いまや、世界産業のトップに立つ国の片田舎で、そんな事を言ってしまえば、周囲から向けられる視線は冷たいものになるだろう。蒸気で走る機関、それを繋ぐ鉄道網、工場の拡大、資本主義を確立させたのは、強い立場の人間であり、それを皮肉として語るなど言語道断だ。
だが、本質から外れたハリーに惹かれる者は多く、ある種のカリスマ性を持ち合わせているのも確かなのだろう。
全くもって、厄介な男だとジョージが再び深い吐息をつく。
「お前の考えは分かるが、あまり外で言うことではないぞ」
「もっと、広く視野を持って頂ければ、わざわざ口にすることもないですがね」
「あーー、はいはい、分かった分かった、お前と話してると腹が減って仕方がないから、俺はどこかで食事にする」
ハリーがわざとらしく腹を擦る。
「良いですね。僕もまだ何も食べてないんですよ。紅茶にパン……あ、そこの路地を抜けた先に、フィッシュアンドチップスの屋台がありますよ。もうそろそろ、工場勤務の人達が起きてくる時間ですし、そちらでも良いかもしれませんね。そうそう、久しぶりにベーコンやチーズなんかも有りだとは思いませんか?もちろん、紅茶には砂糖たっぷりですからね?」
途端に口数と舌の滑りが良くなったハリーに、ジョージが別の意味で息を吐き出して言った。

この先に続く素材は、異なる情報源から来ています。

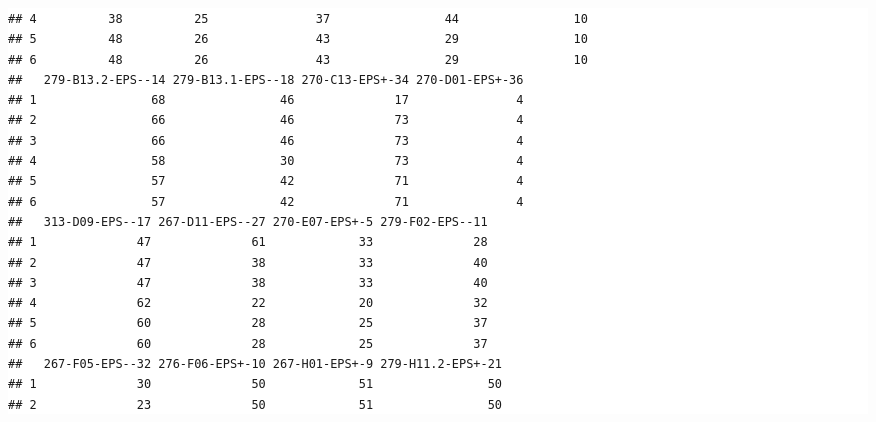     ## 4          38          25               37                44                10
    ## 5          48          26               43                29                10
    ## 6          48          26               43                29                10
    ##   279-B13.2-EPS--14 279-B13.1-EPS--18 270-C13-EPS+-34 270-D01-EPS+-36
    ## 1                68                46              17               4
    ## 2                66                46              73               4
    ## 3                66                46              73               4
    ## 4                58                30              73               4
    ## 5                57                42              71               4
    ## 6                57                42              71               4
    ##   313-D09-EPS--17 267-D11-EPS--27 270-E07-EPS+-5 279-F02-EPS--11
    ## 1              47              61             33              28
    ## 2              47              38             33              40
    ## 3              47              38             33              40
    ## 4              62              22             20              32
    ## 5              60              28             25              37
    ## 6              60              28             25              37
    ##   267-F05-EPS--32 276-F06-EPS+-10 267-H01-EPS+-9 279-H11.2-EPS+-21
    ## 1              30              50             51                50
    ## 2              23              50             51                50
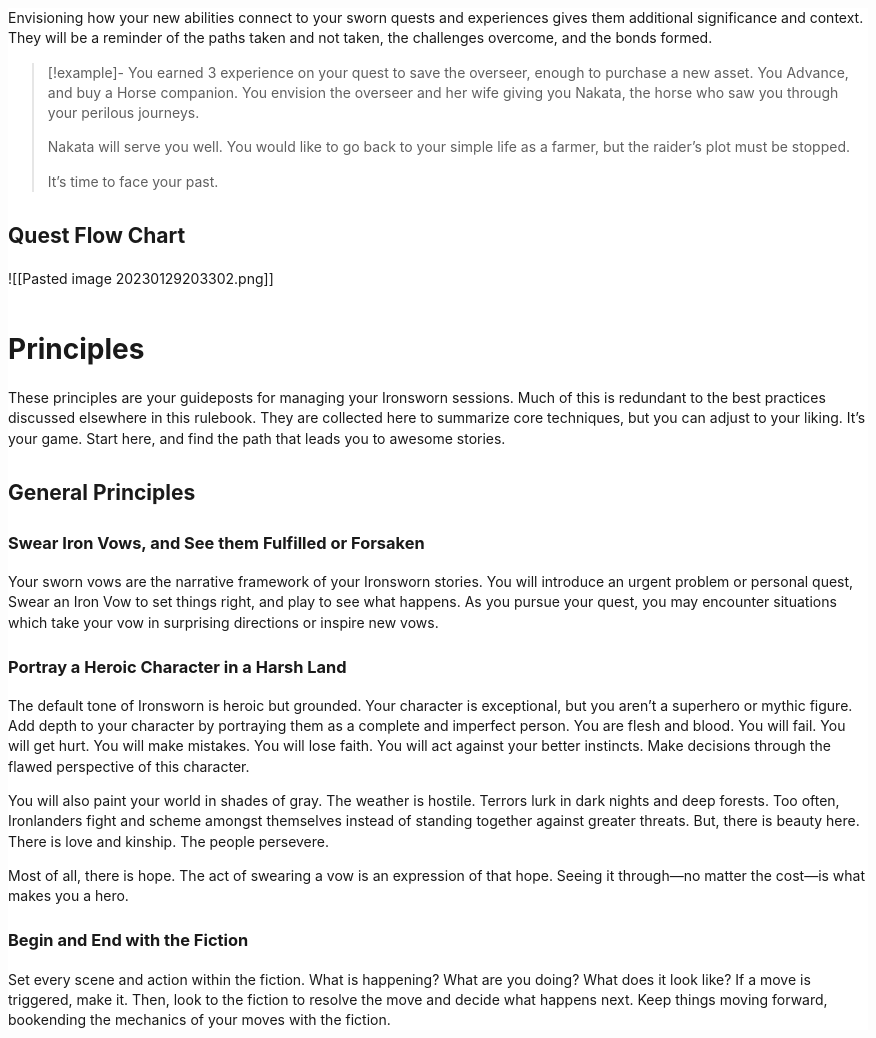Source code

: Envisioning how your new abilities connect to your sworn quests and experiences gives them additional significance and context. They will be a reminder of the paths taken and not taken, the challenges overcome, and the bonds formed.

>[!example]-
>You earned 3 experience on your quest to save the overseer, enough to purchase a new asset. You Advance, and buy a Horse companion. You envision the overseer and her wife giving you Nakata, the horse who saw you through your perilous journeys.
>
>Nakata will serve you well. You would like to go back to your simple life as a farmer, but the raider’s plot must be stopped.
>
>It’s time to face your past.
## Quest Flow Chart
![[Pasted image 20230129203302.png]]
# Principles
These principles are your guideposts for managing your Ironsworn sessions. Much of this is redundant to the best practices discussed elsewhere in this rulebook. They are collected here to summarize core techniques, but you can adjust to your liking. It’s your game. Start here, and find the path that leads you to awesome stories.
## General Principles
### Swear Iron Vows, and See them Fulfilled or Forsaken
Your sworn vows are the narrative framework of your Ironsworn stories. You will introduce an urgent problem or personal quest, Swear an Iron Vow to set things right, and play to see what happens. As you pursue your quest, you may encounter situations which take your vow in surprising directions or inspire new vows.
### Portray a Heroic Character in a Harsh Land
The default tone of Ironsworn is heroic but grounded. Your character is exceptional, but you aren’t a superhero or mythic figure. Add depth to your character by portraying them as a complete and imperfect person. You are flesh and blood. You will fail. You will get hurt. You will make mistakes. You will lose faith. You will act against your better instincts. Make decisions through the flawed perspective of this character.

You will also paint your world in shades of gray. The weather is hostile. Terrors lurk in dark nights and deep forests. Too often, Ironlanders fight and scheme amongst themselves instead of standing together against greater threats. But, there is beauty here. There is love and kinship. The people persevere.

Most of all, there is hope. The act of swearing a vow is an expression of that hope. Seeing it through—no matter the cost—is what makes you a hero.
### Begin and End with the Fiction
Set every scene and action within the fiction. What is happening? What are you doing? What does it look like? If a move is triggered, make it. Then, look to the fiction to resolve the move and decide what happens next. Keep things moving forward, bookending the mechanics of your moves with the fiction.
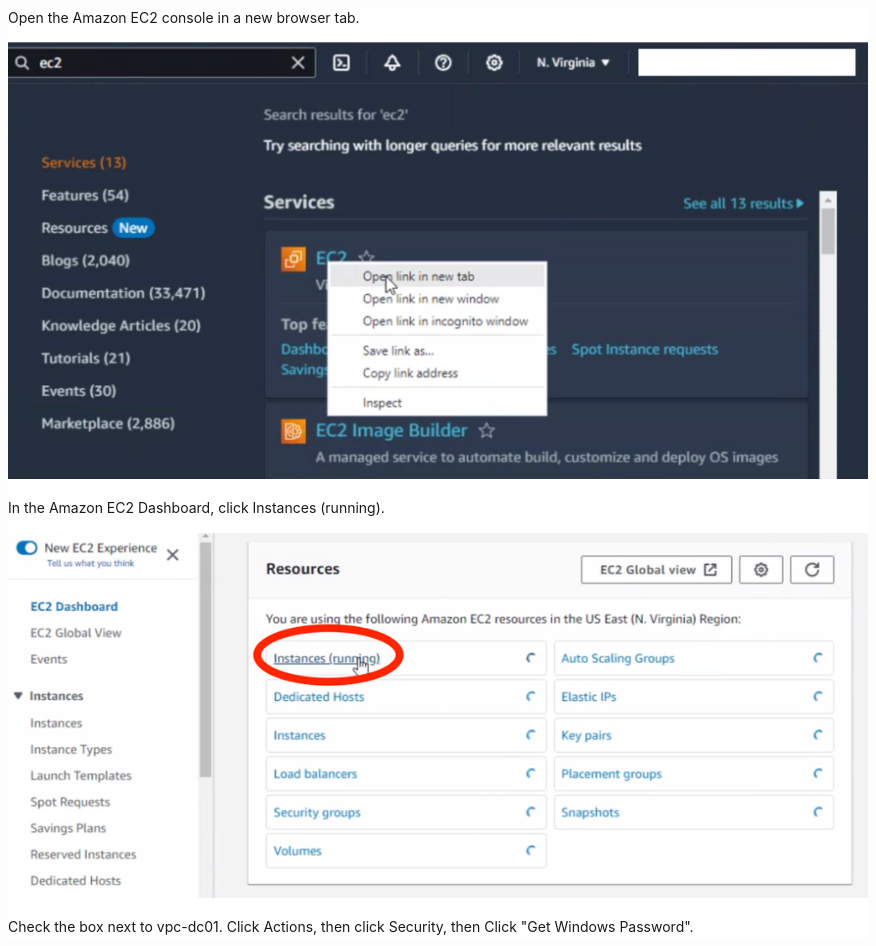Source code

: Open the Amazon EC2 console in a new browser tab.

![](./dg_imgs/media/image40.png)

In the Amazon EC2 Dashboard, click Instances (running).

![](./dg_imgs/media/image41.png)

Check the box next to vpc-dc01. Click Actions, then click Security, then
Click "Get Windows Password".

「奢らない、いや、そんなことよりも、お前と食事の席に着くつもりはないからな。静かに食べたいんだ」
「イギリス人の悪い所ですよ。ハエの羽音さえ聞こえる、なんてジョークもあるんですから」
「文句ならフランスに言ってくれ」
路地へと向かって歩き出した二人の背後で、霧が風に流される。
結局、ホワイトチャペル地区ということで未解決となったこの事件が、後の世に語り継がれる一大事件への引き金となることは、まだ誰も知らない。